Naila Keleta-Mae in search of black girlhood

Monday, June 25, 2018

Naila Keleta-Mae, Assistant Professor with Theatre and Performance,  has a busy summer ahead of her.  Naila has begun researching black girlhood, performances of black girlhood, and what we can learn from it – as opposed to black womanhood, which Naila has traditionally researched. In addition, Naila is also researching black female playwrights in Canada – why so many of them typically self-produce their work, regardless of the fact of how successful they have been in the past and what that says about the Canadian theatre scene in general. Furthermore, Naila has been thinking of black woman in media, particularly in podcasts and how they contribute to feminist theory and feminist work.

Naila Keleta-Mae
Naila integrates all of her work and research with her teachings, in which she calls a pedagogy of justice -  a teaching philosophy that centres around justice. She includes course materials from voices and perspectives that are historically, and continue to be unrepresented.
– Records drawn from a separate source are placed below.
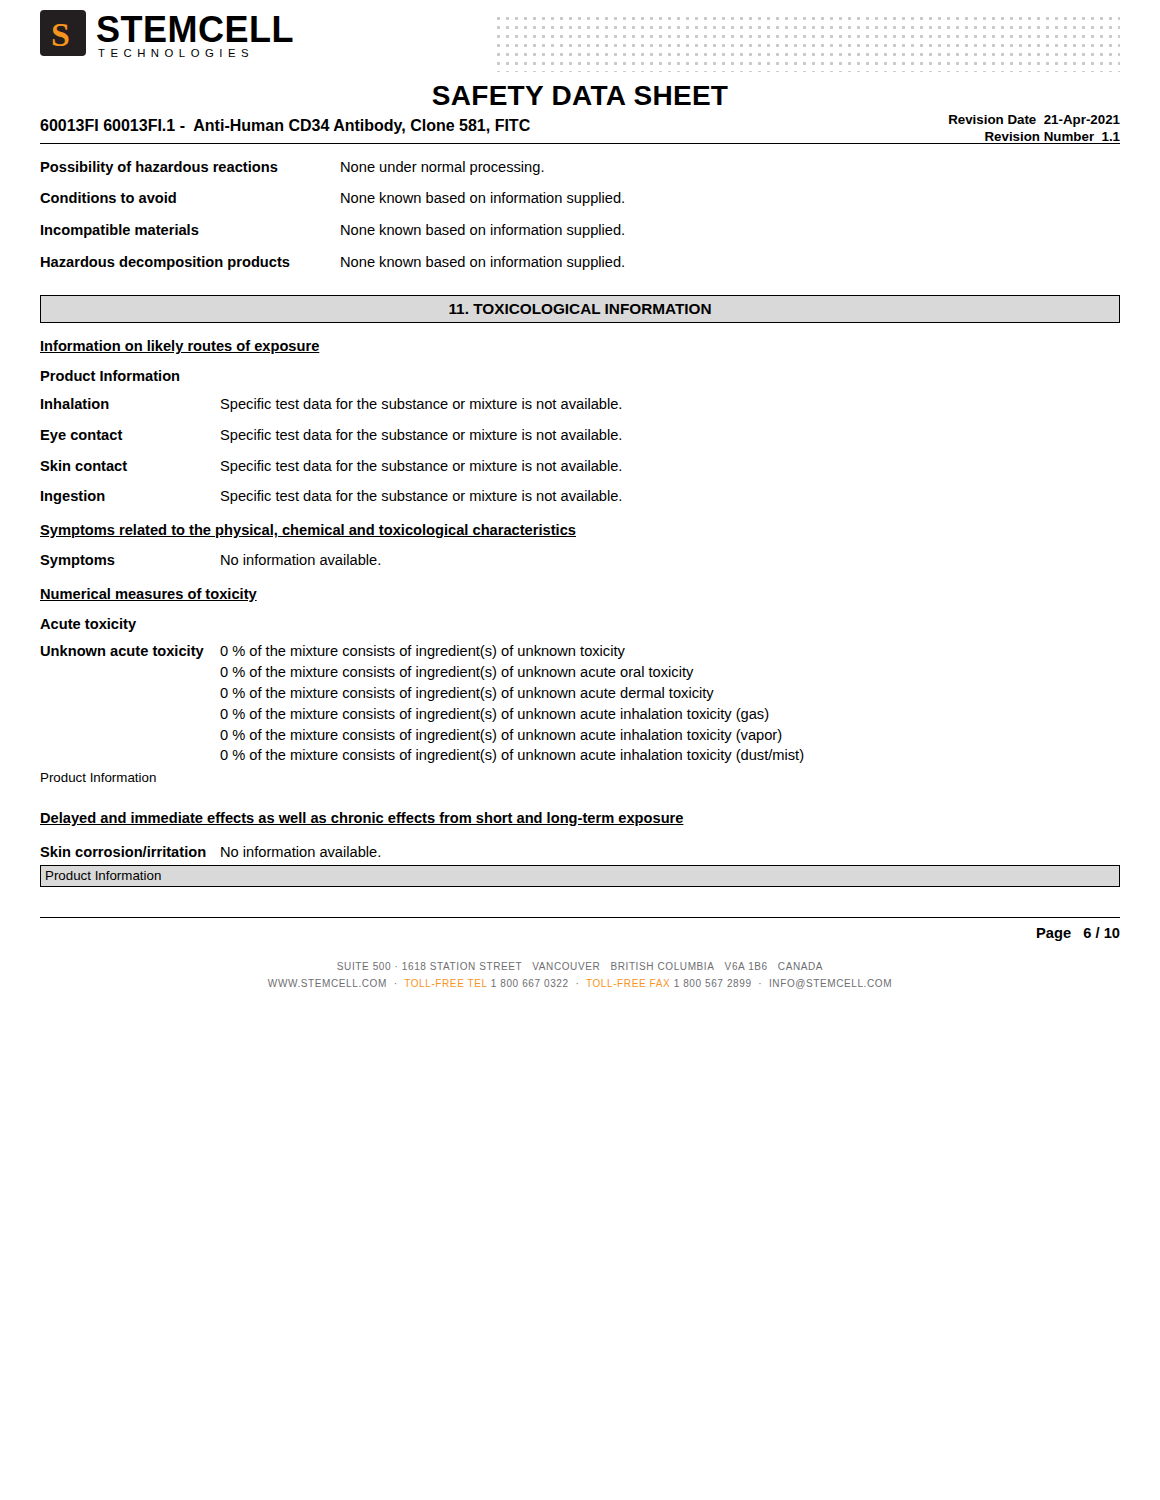STEMCELL
TECHNOLOGIES
SAFETY DATA SHEET
Revision Date 21-Apr-2021
Revision Number 1.1
60013FI 60013FI.1 - Anti-Human CD34 Antibody, Clone 581, FITC
Possibility of hazardous reactions
None under normal processing.
Conditions to avoid
None known based on information supplied.
Incompatible materials
None known based on information supplied.
Hazardous decomposition products
None known based on information supplied.
11. TOXICOLOGICAL INFORMATION
Information on likely routes of exposure
Product Information
Inhalation
Specific test data for the substance or mixture is not available.
Eye contact
Specific test data for the substance or mixture is not available.
Skin contact
Specific test data for the substance or mixture is not available.
Ingestion
Specific test data for the substance or mixture is not available.
Symptoms related to the physical, chemical and toxicological characteristics
Symptoms
No information available.
Numerical measures of toxicity
Acute toxicity
Unknown acute toxicity
0 % of the mixture consists of ingredient(s) of unknown toxicity
0 % of the mixture consists of ingredient(s) of unknown acute oral toxicity
0 % of the mixture consists of ingredient(s) of unknown acute dermal toxicity
0 % of the mixture consists of ingredient(s) of unknown acute inhalation toxicity (gas)
0 % of the mixture consists of ingredient(s) of unknown acute inhalation toxicity (vapor)
0 % of the mixture consists of ingredient(s) of unknown acute inhalation toxicity (dust/mist)
Product Information
Delayed and immediate effects as well as chronic effects from short and long-term exposure
Skin corrosion/irritation
No information available.
Product Information
Page 6 / 10
SUITE 500 · 1618 STATION STREET VANCOUVER BRITISH COLUMBIA V6A 1B6 CANADA
WWW.STEMCELL.COM · TOLL-FREE TEL 1 800 667 0322 · TOLL-FREE FAX 1 800 567 2899 · INFO@STEMCELL.COM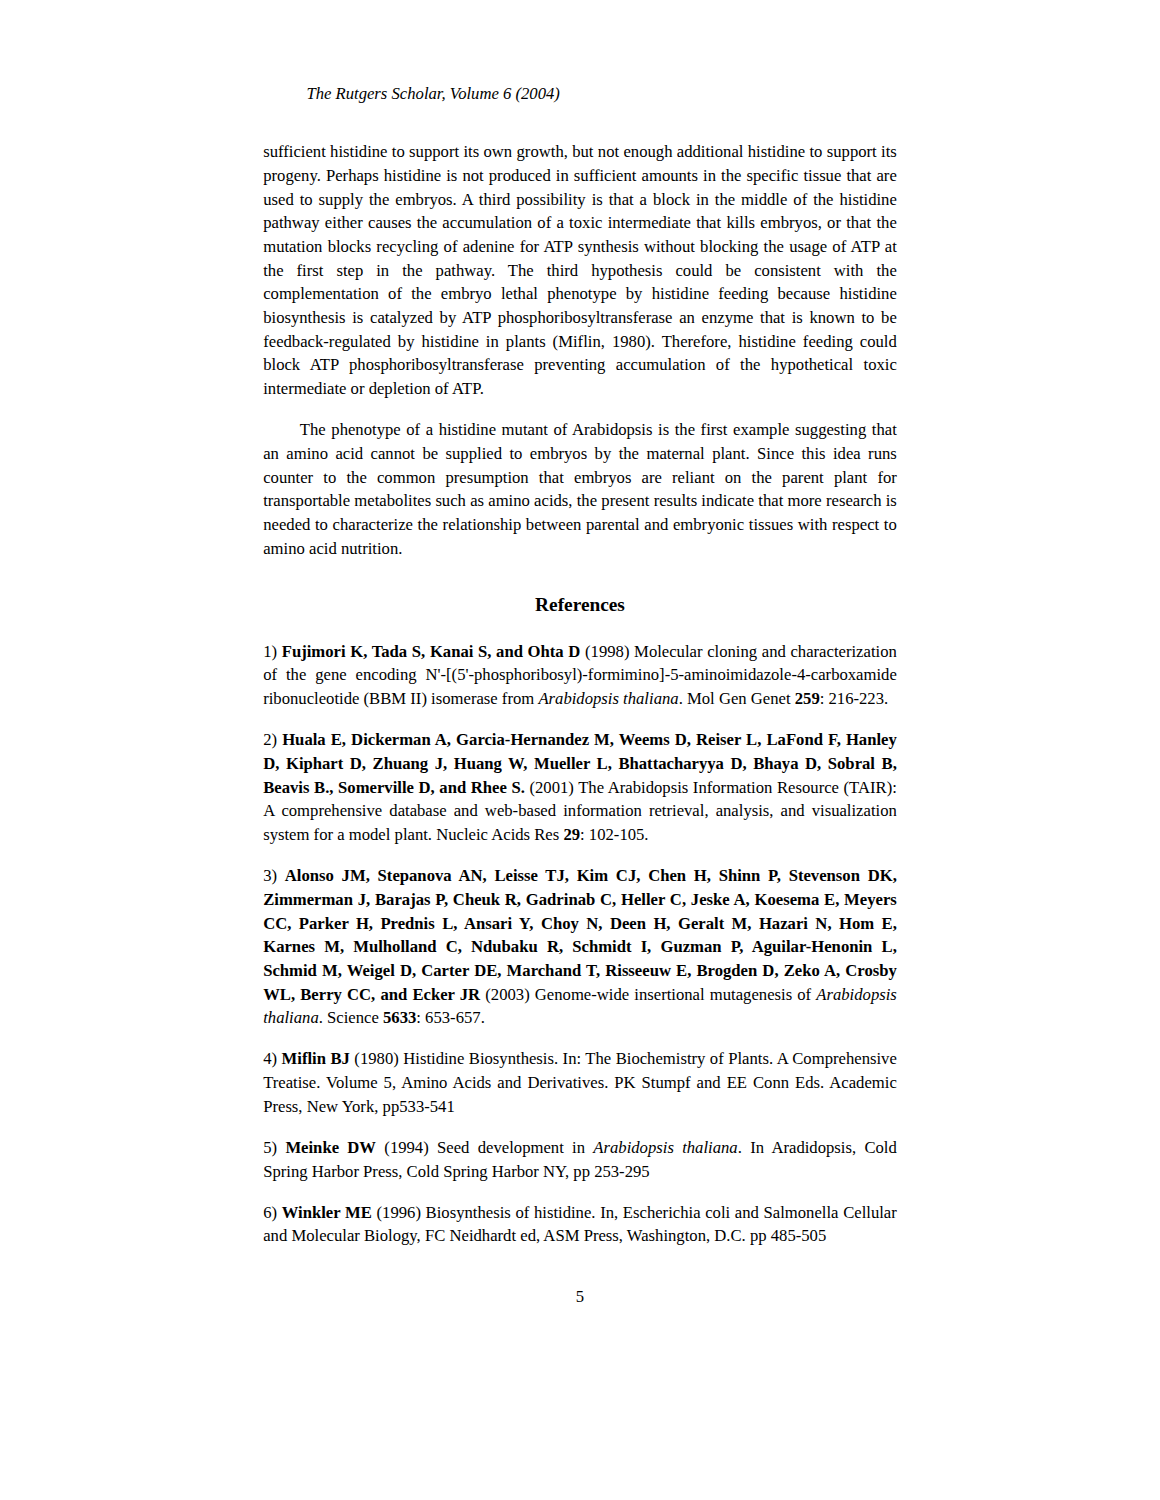The Rutgers Scholar, Volume 6 (2004)
sufficient histidine to support its own growth, but not enough additional histidine to support its progeny. Perhaps histidine is not produced in sufficient amounts in the specific tissue that are used to supply the embryos. A third possibility is that a block in the middle of the histidine pathway either causes the accumulation of a toxic intermediate that kills embryos, or that the mutation blocks recycling of adenine for ATP synthesis without blocking the usage of ATP at the first step in the pathway. The third hypothesis could be consistent with the complementation of the embryo lethal phenotype by histidine feeding because histidine biosynthesis is catalyzed by ATP phosphoribosyltransferase an enzyme that is known to be feedback-regulated by histidine in plants (Miflin, 1980). Therefore, histidine feeding could block ATP phosphoribosyltransferase preventing accumulation of the hypothetical toxic intermediate or depletion of ATP.
The phenotype of a histidine mutant of Arabidopsis is the first example suggesting that an amino acid cannot be supplied to embryos by the maternal plant. Since this idea runs counter to the common presumption that embryos are reliant on the parent plant for transportable metabolites such as amino acids, the present results indicate that more research is needed to characterize the relationship between parental and embryonic tissues with respect to amino acid nutrition.
References
1) Fujimori K, Tada S, Kanai S, and Ohta D (1998) Molecular cloning and characterization of the gene encoding N'-[(5'-phosphoribosyl)-formimino]-5-aminoimidazole-4-carboxamide ribonucleotide (BBM II) isomerase from Arabidopsis thaliana. Mol Gen Genet 259: 216-223.
2) Huala E, Dickerman A, Garcia-Hernandez M, Weems D, Reiser L, LaFond F, Hanley D, Kiphart D, Zhuang J, Huang W, Mueller L, Bhattacharyya D, Bhaya D, Sobral B, Beavis B., Somerville D, and Rhee S. (2001) The Arabidopsis Information Resource (TAIR): A comprehensive database and web-based information retrieval, analysis, and visualization system for a model plant. Nucleic Acids Res 29: 102-105.
3) Alonso JM, Stepanova AN, Leisse TJ, Kim CJ, Chen H, Shinn P, Stevenson DK, Zimmerman J, Barajas P, Cheuk R, Gadrinab C, Heller C, Jeske A, Koesema E, Meyers CC, Parker H, Prednis L, Ansari Y, Choy N, Deen H, Geralt M, Hazari N, Hom E, Karnes M, Mulholland C, Ndubaku R, Schmidt I, Guzman P, Aguilar-Henonin L, Schmid M, Weigel D, Carter DE, Marchand T, Risseeuw E, Brogden D, Zeko A, Crosby WL, Berry CC, and Ecker JR (2003) Genome-wide insertional mutagenesis of Arabidopsis thaliana. Science 5633: 653-657.
4) Miflin BJ (1980) Histidine Biosynthesis. In: The Biochemistry of Plants. A Comprehensive Treatise. Volume 5, Amino Acids and Derivatives. PK Stumpf and EE Conn Eds. Academic Press, New York, pp533-541
5) Meinke DW (1994) Seed development in Arabidopsis thaliana. In Aradidopsis, Cold Spring Harbor Press, Cold Spring Harbor NY, pp 253-295
6) Winkler ME (1996) Biosynthesis of histidine. In, Escherichia coli and Salmonella Cellular and Molecular Biology, FC Neidhardt ed, ASM Press, Washington, D.C. pp 485-505
5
In the Fall, Naila will be teaching a course called Black and Free (ARTS XXX) – the many ways in which black people have continued to be free, despite living in North America that’s deep in centuries of anti-racism, and still how black people have been able to be black and free.

Naila considers herself an advocate for social justice – in which social justice is defined by those who have been oppressed, not those who are in positions of power.  She believes that her research and artwork, is not a passion - but a vocation.